- _Teks Bacaan_
• • •

Kapal Tanker Diduga Dibajak di Laut Arab, Iran Dicurigai Jadi Dalangnya

Novi Christiastuti - detikNews
Rabu, 04 Agu 2021 09:26 WIB
bendera Iran
Ilustrasi
Abu Dhabi -

Sebuah pasukan terkait Iran dilaporkan membajak sebuah kapal tanker di Laut Arab dekat lepas pantai Uni Emirat Arab (UEA). Pembajakan dilaporkan terjadi setelah serangan terhadap kapal tanker yang dikelola miliarder Israel di perairan Oman.

Seperti dilansir Reuters dan Arab News, Rabu (4/8/2021), informasi soal pembajakan kapal ini disampaikan oleh Operasi Perdagangan Maritim Inggris, yang masih bagian dari Angkatan Laut Inggris, yang memperingatkan adanya 'potensi pembajakan' di perairan tersebut.

• • •

- _Butir Tersimpan_
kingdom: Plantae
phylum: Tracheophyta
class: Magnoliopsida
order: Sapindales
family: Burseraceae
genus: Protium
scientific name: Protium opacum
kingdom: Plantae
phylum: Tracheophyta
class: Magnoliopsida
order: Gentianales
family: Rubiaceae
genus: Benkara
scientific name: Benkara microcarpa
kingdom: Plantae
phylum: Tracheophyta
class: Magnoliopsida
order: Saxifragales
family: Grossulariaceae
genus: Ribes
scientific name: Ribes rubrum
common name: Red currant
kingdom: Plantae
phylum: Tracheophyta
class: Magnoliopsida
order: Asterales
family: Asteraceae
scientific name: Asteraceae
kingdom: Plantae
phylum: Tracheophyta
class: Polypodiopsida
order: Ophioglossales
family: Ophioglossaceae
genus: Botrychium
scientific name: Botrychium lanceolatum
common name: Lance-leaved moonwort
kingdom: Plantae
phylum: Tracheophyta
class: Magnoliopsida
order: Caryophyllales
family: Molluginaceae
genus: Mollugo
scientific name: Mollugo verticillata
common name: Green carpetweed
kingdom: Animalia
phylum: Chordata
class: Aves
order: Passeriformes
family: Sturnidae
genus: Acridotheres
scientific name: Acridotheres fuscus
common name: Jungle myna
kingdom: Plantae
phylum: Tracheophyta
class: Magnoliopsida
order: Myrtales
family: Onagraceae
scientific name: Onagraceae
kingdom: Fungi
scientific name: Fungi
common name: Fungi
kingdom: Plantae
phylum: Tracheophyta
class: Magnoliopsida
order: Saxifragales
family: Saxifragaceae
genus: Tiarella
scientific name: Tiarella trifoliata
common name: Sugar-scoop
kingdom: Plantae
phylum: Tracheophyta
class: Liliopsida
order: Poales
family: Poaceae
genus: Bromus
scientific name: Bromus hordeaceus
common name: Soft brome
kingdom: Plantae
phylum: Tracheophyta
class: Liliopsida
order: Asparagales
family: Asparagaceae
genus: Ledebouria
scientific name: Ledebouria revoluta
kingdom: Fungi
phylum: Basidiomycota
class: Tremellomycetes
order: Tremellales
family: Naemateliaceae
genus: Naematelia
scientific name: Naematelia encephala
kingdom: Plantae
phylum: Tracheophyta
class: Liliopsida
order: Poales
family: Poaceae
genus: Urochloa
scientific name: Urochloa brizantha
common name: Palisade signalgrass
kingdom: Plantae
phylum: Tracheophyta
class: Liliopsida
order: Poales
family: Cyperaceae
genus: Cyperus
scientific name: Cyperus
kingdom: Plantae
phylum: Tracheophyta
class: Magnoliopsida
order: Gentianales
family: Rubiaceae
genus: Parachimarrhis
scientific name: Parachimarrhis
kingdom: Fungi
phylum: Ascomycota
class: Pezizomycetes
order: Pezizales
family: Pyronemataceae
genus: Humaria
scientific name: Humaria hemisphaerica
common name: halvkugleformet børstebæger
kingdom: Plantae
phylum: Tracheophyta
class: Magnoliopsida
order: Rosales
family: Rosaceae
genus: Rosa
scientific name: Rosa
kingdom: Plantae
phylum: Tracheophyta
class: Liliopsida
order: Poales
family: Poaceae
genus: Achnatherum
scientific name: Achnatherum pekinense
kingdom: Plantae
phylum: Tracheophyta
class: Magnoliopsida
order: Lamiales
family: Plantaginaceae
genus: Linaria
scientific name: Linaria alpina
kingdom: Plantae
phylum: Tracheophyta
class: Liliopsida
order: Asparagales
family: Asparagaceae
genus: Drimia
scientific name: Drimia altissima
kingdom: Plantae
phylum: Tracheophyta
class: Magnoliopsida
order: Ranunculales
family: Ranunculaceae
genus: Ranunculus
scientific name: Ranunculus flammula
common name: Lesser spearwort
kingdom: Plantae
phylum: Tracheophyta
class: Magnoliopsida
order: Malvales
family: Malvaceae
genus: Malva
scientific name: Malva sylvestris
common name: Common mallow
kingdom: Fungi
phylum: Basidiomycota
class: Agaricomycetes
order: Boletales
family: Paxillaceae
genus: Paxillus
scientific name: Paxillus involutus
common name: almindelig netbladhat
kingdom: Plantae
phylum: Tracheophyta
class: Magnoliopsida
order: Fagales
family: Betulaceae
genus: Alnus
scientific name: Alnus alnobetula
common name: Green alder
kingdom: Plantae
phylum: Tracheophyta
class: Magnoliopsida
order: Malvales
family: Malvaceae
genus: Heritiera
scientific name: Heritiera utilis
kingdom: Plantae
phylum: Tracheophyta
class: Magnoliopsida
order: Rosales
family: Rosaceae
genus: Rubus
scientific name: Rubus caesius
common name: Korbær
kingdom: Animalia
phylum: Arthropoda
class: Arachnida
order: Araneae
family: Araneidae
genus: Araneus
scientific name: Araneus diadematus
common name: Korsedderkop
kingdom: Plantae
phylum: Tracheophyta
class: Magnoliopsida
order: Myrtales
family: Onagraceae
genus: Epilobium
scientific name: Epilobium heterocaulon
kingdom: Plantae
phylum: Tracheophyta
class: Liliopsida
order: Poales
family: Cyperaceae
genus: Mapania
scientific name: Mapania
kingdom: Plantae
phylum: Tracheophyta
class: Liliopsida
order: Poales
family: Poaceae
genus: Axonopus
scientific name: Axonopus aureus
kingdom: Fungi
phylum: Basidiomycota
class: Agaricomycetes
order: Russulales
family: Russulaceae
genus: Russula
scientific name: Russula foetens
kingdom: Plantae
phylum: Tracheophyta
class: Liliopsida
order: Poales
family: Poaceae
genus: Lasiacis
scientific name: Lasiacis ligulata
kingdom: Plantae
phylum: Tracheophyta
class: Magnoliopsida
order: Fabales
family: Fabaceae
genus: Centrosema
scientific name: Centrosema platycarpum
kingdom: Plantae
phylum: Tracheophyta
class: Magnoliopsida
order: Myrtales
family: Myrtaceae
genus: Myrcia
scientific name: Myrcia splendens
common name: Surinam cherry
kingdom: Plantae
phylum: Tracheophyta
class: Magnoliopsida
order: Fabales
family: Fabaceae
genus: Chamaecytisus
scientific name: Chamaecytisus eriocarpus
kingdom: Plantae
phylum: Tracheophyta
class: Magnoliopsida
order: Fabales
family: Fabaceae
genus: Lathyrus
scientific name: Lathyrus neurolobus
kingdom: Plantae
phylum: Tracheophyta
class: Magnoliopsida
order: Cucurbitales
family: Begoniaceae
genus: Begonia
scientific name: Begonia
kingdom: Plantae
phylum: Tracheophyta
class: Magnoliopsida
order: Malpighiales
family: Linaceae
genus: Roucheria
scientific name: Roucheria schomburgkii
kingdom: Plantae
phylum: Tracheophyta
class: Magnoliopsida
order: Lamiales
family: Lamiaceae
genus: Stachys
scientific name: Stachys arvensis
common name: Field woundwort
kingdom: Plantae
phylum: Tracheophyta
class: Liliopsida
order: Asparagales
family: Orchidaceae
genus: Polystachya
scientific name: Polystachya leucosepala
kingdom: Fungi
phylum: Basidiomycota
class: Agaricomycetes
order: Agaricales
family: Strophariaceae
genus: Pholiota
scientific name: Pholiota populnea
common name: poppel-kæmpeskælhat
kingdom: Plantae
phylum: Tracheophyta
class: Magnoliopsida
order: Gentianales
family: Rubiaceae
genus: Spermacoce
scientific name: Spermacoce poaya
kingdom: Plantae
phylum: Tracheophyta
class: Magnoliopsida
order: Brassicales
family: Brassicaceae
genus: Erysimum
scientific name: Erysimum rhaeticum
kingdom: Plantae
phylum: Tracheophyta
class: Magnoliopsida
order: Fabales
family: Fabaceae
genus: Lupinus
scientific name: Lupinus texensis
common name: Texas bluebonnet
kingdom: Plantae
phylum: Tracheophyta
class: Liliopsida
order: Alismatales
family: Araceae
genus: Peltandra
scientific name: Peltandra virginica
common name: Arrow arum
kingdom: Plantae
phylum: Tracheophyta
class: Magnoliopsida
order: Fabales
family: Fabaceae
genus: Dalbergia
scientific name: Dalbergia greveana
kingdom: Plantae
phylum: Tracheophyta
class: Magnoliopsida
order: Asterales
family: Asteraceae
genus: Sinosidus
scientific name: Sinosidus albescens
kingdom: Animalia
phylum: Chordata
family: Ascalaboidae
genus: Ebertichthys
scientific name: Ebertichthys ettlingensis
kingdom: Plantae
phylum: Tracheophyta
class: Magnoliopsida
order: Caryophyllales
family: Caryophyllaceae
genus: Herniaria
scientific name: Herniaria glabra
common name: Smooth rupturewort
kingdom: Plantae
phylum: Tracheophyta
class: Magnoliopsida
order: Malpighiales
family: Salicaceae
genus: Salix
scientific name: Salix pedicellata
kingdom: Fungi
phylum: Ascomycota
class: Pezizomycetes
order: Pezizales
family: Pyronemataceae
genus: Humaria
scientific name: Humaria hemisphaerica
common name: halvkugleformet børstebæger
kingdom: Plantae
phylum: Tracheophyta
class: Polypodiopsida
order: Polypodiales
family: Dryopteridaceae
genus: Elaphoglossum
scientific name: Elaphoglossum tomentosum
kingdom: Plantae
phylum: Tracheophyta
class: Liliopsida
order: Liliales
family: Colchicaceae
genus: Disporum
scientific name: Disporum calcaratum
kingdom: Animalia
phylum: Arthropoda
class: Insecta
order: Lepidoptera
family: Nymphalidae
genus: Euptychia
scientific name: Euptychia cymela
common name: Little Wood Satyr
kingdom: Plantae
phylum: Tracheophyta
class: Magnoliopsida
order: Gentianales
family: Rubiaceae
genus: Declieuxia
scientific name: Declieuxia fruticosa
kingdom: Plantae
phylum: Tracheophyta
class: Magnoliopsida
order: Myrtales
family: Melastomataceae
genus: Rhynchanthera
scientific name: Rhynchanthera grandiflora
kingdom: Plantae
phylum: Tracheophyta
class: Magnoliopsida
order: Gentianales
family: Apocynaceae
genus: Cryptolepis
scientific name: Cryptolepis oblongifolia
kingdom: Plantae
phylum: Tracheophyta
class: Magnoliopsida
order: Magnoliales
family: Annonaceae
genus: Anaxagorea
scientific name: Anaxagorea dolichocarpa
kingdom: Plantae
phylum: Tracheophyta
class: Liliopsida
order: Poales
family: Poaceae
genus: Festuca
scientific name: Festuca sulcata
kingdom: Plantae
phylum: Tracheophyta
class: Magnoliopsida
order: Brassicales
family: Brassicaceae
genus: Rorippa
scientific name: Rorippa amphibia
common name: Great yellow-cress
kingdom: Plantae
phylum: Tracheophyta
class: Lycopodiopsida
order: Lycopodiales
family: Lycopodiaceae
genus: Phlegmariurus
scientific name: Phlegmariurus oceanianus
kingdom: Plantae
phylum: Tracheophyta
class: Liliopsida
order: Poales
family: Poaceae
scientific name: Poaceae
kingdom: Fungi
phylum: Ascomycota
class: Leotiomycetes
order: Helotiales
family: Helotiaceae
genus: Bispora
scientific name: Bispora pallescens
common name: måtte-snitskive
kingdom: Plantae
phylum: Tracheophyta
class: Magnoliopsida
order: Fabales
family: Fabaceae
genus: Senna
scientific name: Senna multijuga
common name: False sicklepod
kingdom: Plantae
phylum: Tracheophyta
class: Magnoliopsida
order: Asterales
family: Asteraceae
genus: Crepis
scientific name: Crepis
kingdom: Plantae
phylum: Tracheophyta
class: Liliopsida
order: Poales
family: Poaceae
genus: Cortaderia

• • •

- _Perintah Tugas_
Tuliskan ulang tanpa perubahan bagian teks berita tentang pembajakan kapal tanker, mulai dari "Novi Christiastuti - detikNews" sampai dengan "di perairan Oman.".

- _Jawaban Latihan_
Novi Christiastuti - detikNews
Rabu, 04 Agu 2021 09:26 WIB
bendera Iran
Ilustrasi
Abu Dhabi -

Sebuah pasukan terkait Iran dilaporkan membajak sebuah kapal tanker di Laut Arab dekat lepas pantai Uni Emirat Arab (UEA). Pembajakan dilaporkan terjadi setelah serangan terhadap kapal tanker yang dikelola miliarder Israel di perairan Oman.